= Requirement 1 =
Please duplicate the listing, starting at the line that contains "name author: W.R. Taylor" and ending at the listing's last line.

= Excerpted text =
• • • • • • •

Spam/Ham Email Classification
UC Berkeley | Data 100
April 2019
Behind the scenes, email services such as GMail and Yahoo! have algorithms that classify email as either spam (junk or commercial or bulk) emails from ham (non-spam) emails.
In this project, an machine learning algorithm was created to classify emails as spam or ham. The following methods were used: feature selection, one-hot encoding, natural language processing, and logistic regression. Then, the model was evaluated using a precision-recall curve to achieve and accuracy of 88%. Technologies: Python, pandas, RegEx, Seaborn, Matplotlib, Scikit-Learn |
Figure 2.2 A precision-recall curve of the spam/ham email classification machine learning algorithm with 88% accuracy.
|
Twitter Text Analysis
UC Berkeley | Data 100
February 2019
Performed natural language processing and sentiment analysis on Twitter text data from Donald Trump. The goals of this project were to analyze Donald Trump's the distribution of tweets over the years using different phones and the distribution of sentiment with varying polarities of certain words.
By removing the HTML tags in a tweet and using the source field, one can make the number of tweets using a certain device in a given year. The tweets acquired were from 2016-2019. One can clearly see that there was a switch from Android to iPhone in 2017. To measure the sentiment of a Tweet, we referenced the VADER (Valence Aware Dictionary and sEntiment Reasoner). This lexicon is a rule-based sentiment analysis tool that is specifically attuned to sentiments expressed in social media which was great for our usage. Technologies: Python, pandas, RegEx, Seaborn, Matplotlib |
Figure 1.1 Donald Trump has more positive sentiment towards Fox News than New York Times.
|
Food Safety Analysis
UC Berkeley | Data 100
February 2019
The San Francisco Department of Public Health evaluates restaurants using Food Safety Score Cards. In this project, exploratory data analysis is performed to understand how restaurants are scored. Some interesting observations were analyzing the distribution of inspection and violation scores, identify missing Zip Code values, and analyzing restaurant ratings over time.
By exploring this data, insight toward working with data at different levels of granularity, exploring characteristics and distributions of individual variables, and applying probability sampling techniques was acquired. Technologies: Python, pandas, Matplotlib |
Figure 1.3 Distribution of Inspection Scores according to the San Francisco Department of Public Health.
|
Classifying Movies
UC Berkeley | Data 8
April 2018
Through text analysis, one can use machine learning to classify movie screenplays. In this project, we predict a movie's genre from the text of the screenplay. In the dataset, a list of 5,000 words that occurred in conversations between movie character were compiled along with their frequency (how many times that word appears).
Methods to create this model included but are not limited to: k-nearest neighbors, feature engineering, natural language processing, and word stemming. The k-nearest neighbors model was based on the Euclidean Distance and was evaluated using the root mean squared error. An accuracy of 92% was achieved. Technologies: Python, datascience library |
Figure 1.4 The average frequency of each word in romance versus action movies.
|

• • • • • • •

= Data records =
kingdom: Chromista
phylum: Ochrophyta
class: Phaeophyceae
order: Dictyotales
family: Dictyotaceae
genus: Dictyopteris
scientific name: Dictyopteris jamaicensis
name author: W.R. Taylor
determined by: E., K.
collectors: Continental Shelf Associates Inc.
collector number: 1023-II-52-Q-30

• • • • • • •

= Requirement 2 =
Using the data science projects text, decide whether each statement agrees with it: (a) the Twitter analysis used tweets from 2016 through 2019; (b) the movie genre model reached 88% accuracy; (c) the food safety project used Scikit-Learn. Answer yes or no for each, quoting the words that decide it.

= Response 1 =
name author: W.R. Taylor
determined by: E., K.
collectors: Continental Shelf Associates Inc.
collector number: 1023-II-52-Q-30

= Response 2 =
(a) Yes: "The tweets acquired were from 2016-2019."
(b) No: "An accuracy of 92% was achieved."
(c) No: "Technologies: Python, pandas, Matplotlib"